As always, it will come down to price in a fast-changing digital marketplace.

While many buyers and sellers remain far apart on valuations, plentiful cheap financing and properties are fueling necessary, less risky media consolidation and restructuring, some of it supported by recent deregulation.

For the most part traditional and new media companies are selectively grabbing up specialized Internet startups to enhance their digital operations and participate in the industry's only double-digit growth. The competition for social gaming sites, triggered by Electronic Arts' $400 million acquisition of Playfish in December, already has boosted multiples to 10-times 2010 earnings.

Venture capitalists and private equity are exiting long-held investments to put money to work elsewhere. Distress sales such as MGM, with $3.7 billion in debt and more than 4,000 storied film titles, underscore the difficulty of valuing traditional content in the digital age. Bids have fallen short of the $2 billion sought by creditors. Lionsgate Entertainment, an MGM bidder, has been fending off shareholder Carl Icahn, who raised his unsolicited offer to $7 per share.

On the flip side, as the IPO market revives, Brightcove, Facebook, eBay's Skype, LinkedIn, Glam Media, Demand Media and other thriving media players are expected to cash in on an improving market. Facebook's recent private market value is nearing $12 billion.

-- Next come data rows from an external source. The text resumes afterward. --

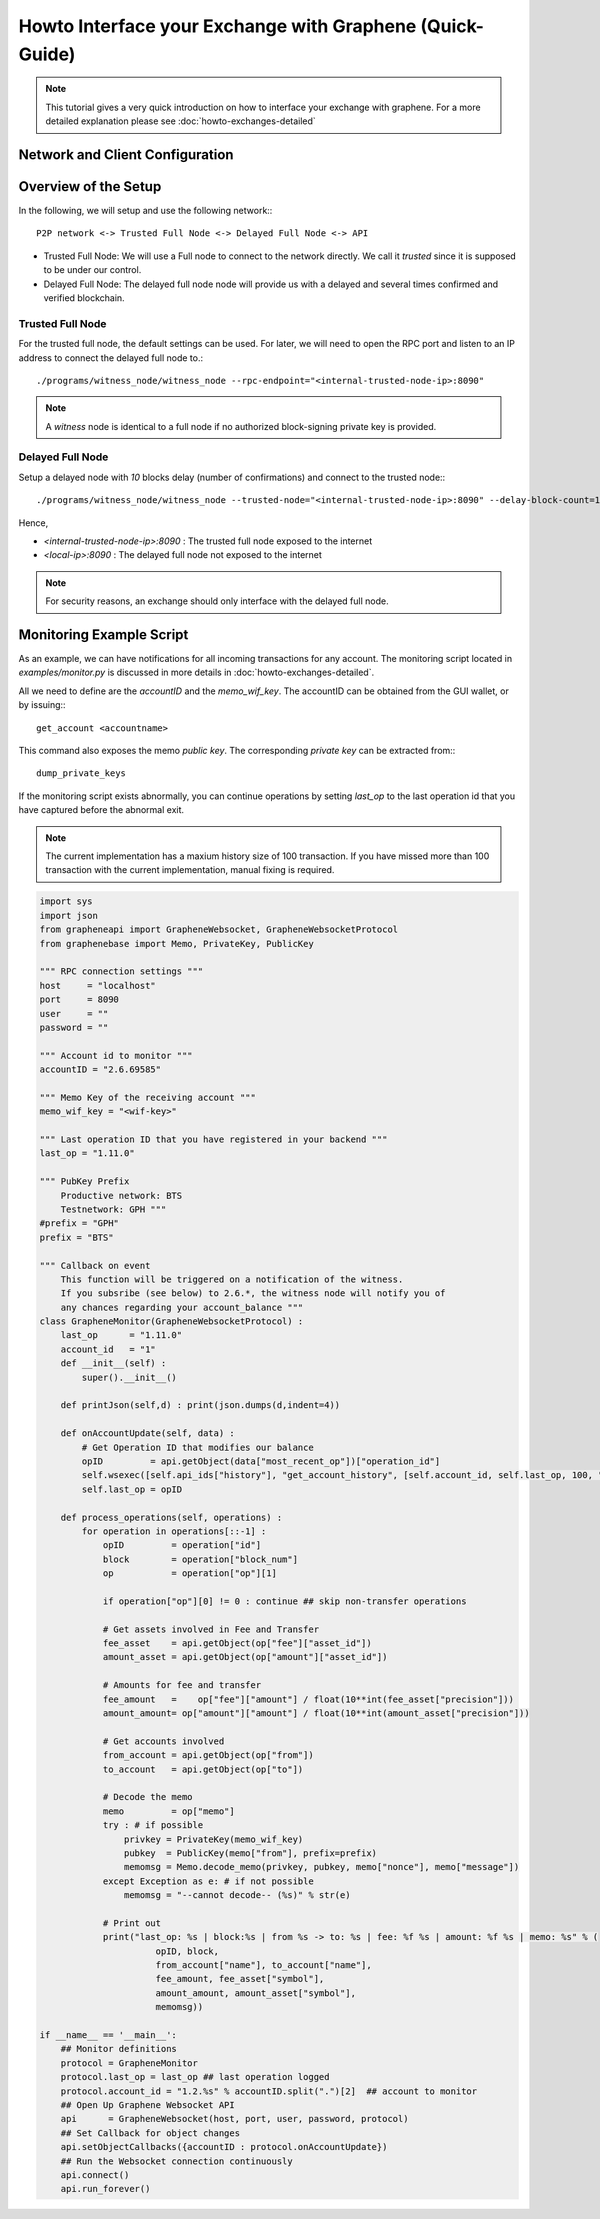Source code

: Howto Interface your Exchange with Graphene (Quick-Guide)
=========================================================

.. note:: This tutorial gives a very quick introduction on how to interface
          your exchange with graphene. For a more detailed explanation please see 
          :doc:`howto-exchanges-detailed`
          

Network and Client Configuration
--------------------------------

Overview of the Setup
-------------------------------

In the following, we will setup and use the following network:::

    P2P network <-> Trusted Full Node <-> Delayed Full Node <-> API

* Trusted Full Node:
  We will use a Full node to connect to the network directly. We call it
  *trusted* since it is supposed to be under our control.
* Delayed Full Node:
  The delayed full node node will provide us with a delayed and several times
  confirmed and verified blockchain.

Trusted Full Node
_________________

For the trusted full node, the default settings can be used.  For later, we
will need to open the RPC port and listen to an IP address to connect the
delayed full node to.::

    ./programs/witness_node/witness_node --rpc-endpoint="<internal-trusted-node-ip>:8090"

.. note:: A *witness* node is identical to a full node if no authorized
          block-signing private key is provided.

Delayed Full Node
_________________

Setup a delayed node with `10` blocks delay (number of confirmations) and
connect to the trusted node:::

    ./programs/witness_node/witness_node --trusted-node="<internal-trusted-node-ip>:8090" --delay-block-count=10 --rpc-endpoint="<local-ip>:8090"

Hence,

* `<internal-trusted-node-ip>:8090` : The trusted full node exposed to the internet
* `<local-ip>:8090` : The delayed full node not exposed to the internet

.. note:: For security reasons, an exchange should only interface with the delayed
          full node.

Monitoring Example Script
--------------------------

As an example, we can have notifications for all incoming transactions for any
account. The monitoring script located in `examples/monitor.py` is discussed in
more details in :doc:`howto-exchanges-detailed`.

All we need to define are the `accountID` and the `memo_wif_key`. The
accountID can be obtained from the GUI wallet, or by issuing:::

    get_account <accountname>

This command also exposes the memo *public key*. The corresponding *private key* can be extracted from:::

   dump_private_keys

If the monitoring script exists abnormally, you can continue operations by
setting `last_op` to the last operation id that you have captured before the
abnormal exit.

.. note:: The current implementation has a maxium history size of 100
          transaction. If you have missed more than 100 transaction with the
          current implementation, manual fixing is required.

.. code-block:: python

    import sys
    import json
    from grapheneapi import GrapheneWebsocket, GrapheneWebsocketProtocol
    from graphenebase import Memo, PrivateKey, PublicKey

    """ RPC connection settings """
    host     = "localhost"
    port     = 8090
    user     = ""
    password = ""

    """ Account id to monitor """
    accountID = "2.6.69585"

    """ Memo Key of the receiving account """
    memo_wif_key = "<wif-key>"

    """ Last operation ID that you have registered in your backend """
    last_op = "1.11.0"

    """ PubKey Prefix
        Productive network: BTS
        Testnetwork: GPH """
    #prefix = "GPH"
    prefix = "BTS"

    """ Callback on event
        This function will be triggered on a notification of the witness.
        If you subsribe (see below) to 2.6.*, the witness node will notify you of
        any chances regarding your account_balance """
    class GrapheneMonitor(GrapheneWebsocketProtocol) :
        last_op      = "1.11.0"
        account_id   = "1"
        def __init__(self) :
            super().__init__()

        def printJson(self,d) : print(json.dumps(d,indent=4))

        def onAccountUpdate(self, data) :
            # Get Operation ID that modifies our balance
            opID         = api.getObject(data["most_recent_op"])["operation_id"]
            self.wsexec([self.api_ids["history"], "get_account_history", [self.account_id, self.last_op, 100, "1.11.0"]], self.process_operations)
            self.last_op = opID

        def process_operations(self, operations) :
            for operation in operations[::-1] :
                opID         = operation["id"]
                block        = operation["block_num"]
                op           = operation["op"][1]

                if operation["op"][0] != 0 : continue ## skip non-transfer operations

                # Get assets involved in Fee and Transfer
                fee_asset    = api.getObject(op["fee"]["asset_id"])
                amount_asset = api.getObject(op["amount"]["asset_id"])

                # Amounts for fee and transfer
                fee_amount   =    op["fee"]["amount"] / float(10**int(fee_asset["precision"]))
                amount_amount= op["amount"]["amount"] / float(10**int(amount_asset["precision"]))

                # Get accounts involved
                from_account = api.getObject(op["from"])
                to_account   = api.getObject(op["to"])

                # Decode the memo
                memo         = op["memo"]
                try : # if possible
                    privkey = PrivateKey(memo_wif_key)
                    pubkey  = PublicKey(memo["from"], prefix=prefix)
                    memomsg = Memo.decode_memo(privkey, pubkey, memo["nonce"], memo["message"])
                except Exception as e: # if not possible
                    memomsg = "--cannot decode-- (%s)" % str(e)

                # Print out
                print("last_op: %s | block:%s | from %s -> to: %s | fee: %f %s | amount: %f %s | memo: %s" % (
                          opID, block, 
                          from_account["name"], to_account["name"],
                          fee_amount, fee_asset["symbol"],
                          amount_amount, amount_asset["symbol"],
                          memomsg))

    if __name__ == '__main__':
        ## Monitor definitions
        protocol = GrapheneMonitor
        protocol.last_op = last_op ## last operation logged
        protocol.account_id = "1.2.%s" % accountID.split(".")[2]  ## account to monitor
        ## Open Up Graphene Websocket API
        api      = GrapheneWebsocket(host, port, user, password, protocol)
        ## Set Callback for object changes
        api.setObjectCallbacks({accountID : protocol.onAccountUpdate})
        ## Run the Websocket connection continuously
        api.connect()
        api.run_forever()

Measured deal-making helped to boost total first quarter M&A by 29 percent from last year's bottom, to about $520 billion, according to Thompson Reuters.

Strategic buyers and digital interactive media drove more than three-fourths of the $8.2 billion, in first quarter deals in domestic media, entertainment and technology, according to investment banker Jordan Edmiston Group.

The three largest interactive deals were Apple's $275 million acquisition of Quattro Wireless, which provides a mobile ad network foundation for its new iAd operation; Monster's $225 million acquisition of HotJobs from Yahoo; and Dentsu's $330 million acquisition of digital agency Innovation Interactive from ABS Capital Partners.

Such seemingly level-headed deals will not always prevail with more than $1 trillion in cash is sitting on US corporate balance sheets and even more on the private equity and investor side lines. Google today said it will continue to tap its $26 billion in cash to make smaller strategic acquisitions. Big tech players such as Cisco and Akamai could enter the media fray pursuing streaming video player Brightcove.

As media M&A frenzy builds, it's useful to recall the 2008 warning by financial journalist James Surowiecki, "corporate marriages rarely end in bliss." He cited a KPMG study of 700 mergers that found only 17 percent created real value and more than half destroyed it. And as the media industry has repeatedly demonstrated, the bigger they are, the harder they fall... or fail.